Sometimes we use a lot of big words in a religious context. Benevolence, edification, sanctification, justification, propitiation. We often hear the word “evangelism,” but what does it mean?
An evangelist is simply “a bringer of good news.” The gospel is the good news of Christ, thus the evangelist is one who brings the gospel. In fact, “evangelist” and “gospel” come from the same root Greek word: εὐαγγελίζω.
The command to evangelize following Christ’s resurrection was first given to His closest followers. He told His disciples, “Go into all the world and preach the gospel to every creature” (Mark 16:15). Matthew’s goes into a little more detail. “Go therefore and make disciples of all nations, baptizing them in the name of the Father and of the Son and of the Holy Spirit, teaching them to observe all things that I have commanded you” (Matthew 28:19-20).
The form of the verb “go” in these verses would be better translated, “as you are going.” The early disciples were expected to spread the good news of Jesus Christ as they went about their business. At work, at school, at home…preach it, and make disciples. As you make disciples, baptize them. Then continue teaching. The job is not done when someone gets in the water; it has only just begun! Teach them to observe ALL things commanded by the Master. You know what that includes? The command to go and make disciples!
We generally think of the preacher as THE evangelist, but the Scriptures reveal a much different picture. Paul wrote to the young preacher Timothy in 2 Timothy 4:5, “But you be watchful in all things, endure afflictions, do the work of an evangelist, fulfill your ministry.” So certainly, the preacher does bear some responsibility in the work of evangelism. But is evangelism the job of the preacher alone?
The book of Acts is a history of the early church, specifically the work of Peter and Paul in conversion. In Acts 8, we are told that the church was being heavily persecuted following the stoning of Stephen. Luke writes, “At that time, a great persecution arose against the church which was at Jerusalem; and they were all scattered throughout the regions of Judea and Samaria, except the apostles” (Acts 8:1). Skip down just a few verses and we read, “Therefore those who were scattered went everywhere preaching the word” (Acts 8:4).

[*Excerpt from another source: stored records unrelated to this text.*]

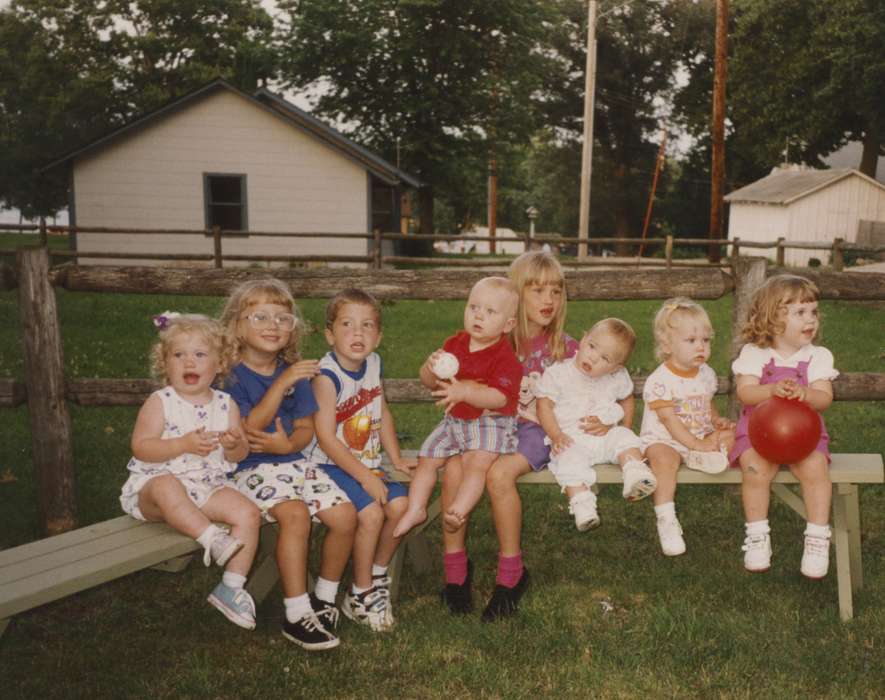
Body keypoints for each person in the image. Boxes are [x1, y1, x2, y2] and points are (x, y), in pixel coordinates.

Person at [220, 279, 357, 651]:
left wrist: (287, 445)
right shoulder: (231, 376)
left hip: (295, 461)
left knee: (345, 517)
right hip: (248, 469)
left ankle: (323, 600)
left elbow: (305, 428)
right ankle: (296, 614)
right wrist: (281, 384)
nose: (273, 324)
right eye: (261, 316)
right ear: (237, 325)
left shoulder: (296, 372)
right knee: (295, 515)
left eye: (284, 318)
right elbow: (248, 429)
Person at [120, 312, 260, 630]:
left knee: (248, 513)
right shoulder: (161, 402)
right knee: (167, 484)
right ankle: (211, 538)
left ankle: (231, 587)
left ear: (220, 363)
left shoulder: (226, 405)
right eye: (178, 355)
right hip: (154, 491)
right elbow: (141, 447)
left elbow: (237, 455)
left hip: (204, 485)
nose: (189, 363)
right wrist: (181, 444)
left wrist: (234, 442)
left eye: (199, 354)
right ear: (165, 363)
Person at [303, 288, 414, 632]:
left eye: (367, 326)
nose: (358, 333)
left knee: (402, 507)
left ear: (378, 337)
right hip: (327, 465)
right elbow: (325, 438)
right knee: (370, 512)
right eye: (347, 324)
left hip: (366, 462)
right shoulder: (327, 376)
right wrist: (366, 476)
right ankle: (361, 593)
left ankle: (376, 575)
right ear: (330, 333)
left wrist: (394, 457)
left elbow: (381, 411)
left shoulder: (374, 364)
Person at [479, 251, 579, 620]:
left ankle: (510, 576)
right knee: (461, 466)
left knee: (499, 474)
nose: (548, 300)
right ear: (515, 296)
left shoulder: (566, 349)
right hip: (492, 427)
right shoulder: (496, 343)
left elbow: (593, 393)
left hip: (539, 431)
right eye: (537, 291)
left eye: (555, 290)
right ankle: (454, 574)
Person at [393, 276, 522, 547]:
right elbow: (430, 384)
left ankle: (458, 511)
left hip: (491, 423)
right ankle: (416, 508)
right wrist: (429, 368)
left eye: (490, 312)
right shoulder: (455, 344)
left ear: (508, 325)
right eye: (473, 307)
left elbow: (500, 397)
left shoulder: (505, 357)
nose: (478, 315)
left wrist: (465, 392)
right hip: (455, 421)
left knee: (476, 464)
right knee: (427, 458)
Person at [730, 274, 837, 579]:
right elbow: (745, 393)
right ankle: (757, 534)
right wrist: (771, 391)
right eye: (800, 313)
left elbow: (824, 398)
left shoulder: (818, 356)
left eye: (813, 311)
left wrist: (806, 395)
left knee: (815, 468)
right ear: (773, 319)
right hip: (759, 434)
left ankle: (817, 536)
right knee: (755, 469)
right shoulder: (755, 354)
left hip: (805, 436)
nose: (811, 320)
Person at [536, 318, 655, 531]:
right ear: (583, 340)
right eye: (592, 346)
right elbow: (543, 405)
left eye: (605, 358)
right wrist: (555, 435)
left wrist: (624, 426)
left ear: (615, 367)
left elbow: (627, 398)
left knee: (624, 437)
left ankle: (634, 472)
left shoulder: (616, 377)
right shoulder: (559, 373)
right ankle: (582, 504)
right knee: (567, 460)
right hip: (571, 438)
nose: (593, 357)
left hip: (604, 438)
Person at [640, 298, 736, 557]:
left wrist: (716, 421)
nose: (701, 347)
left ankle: (701, 456)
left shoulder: (705, 373)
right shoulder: (660, 380)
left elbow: (706, 403)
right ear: (667, 345)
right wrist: (695, 443)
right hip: (664, 439)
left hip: (697, 435)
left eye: (705, 340)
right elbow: (670, 421)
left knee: (731, 436)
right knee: (663, 460)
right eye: (691, 341)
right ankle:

The apostles were the first ones given the commission to go everywhere preaching. But in Acts 8, the apostles stayed in Jerusalem while “those who were scattered went everywhere preaching the word.” Evangelism was not considered an apostolic duty exclusively in the first century, and it should not be considered the preacher’s duty exclusively in the twenty-first century!
The apostles were the original recipients of the Great Commission; Christians today are under the “Perpetual Commission.” Paul wrote, “And the things that you have heard from me among many witnesses, commit these to faithful men who will be able to teach others also” (2 Timothy 2:2).
Discussion and Action
1. How would you define evangelism?
2. Who is generally seen as “THE evangelist” in the church today? Is this good or bad?
3. Who should be an evangelist?
4. Recite the six steps of the gospel plan of salvation and where you can find Scriptures for each step.
5. Memorize the text of one of the verses for the gospel plan of salvation.
6. Remember the index card with the names of three non-Christian friends? Did you have a chance to talk to them about Jesus? Keep praying for them looking for opportunities to discuss spiritual matters with them.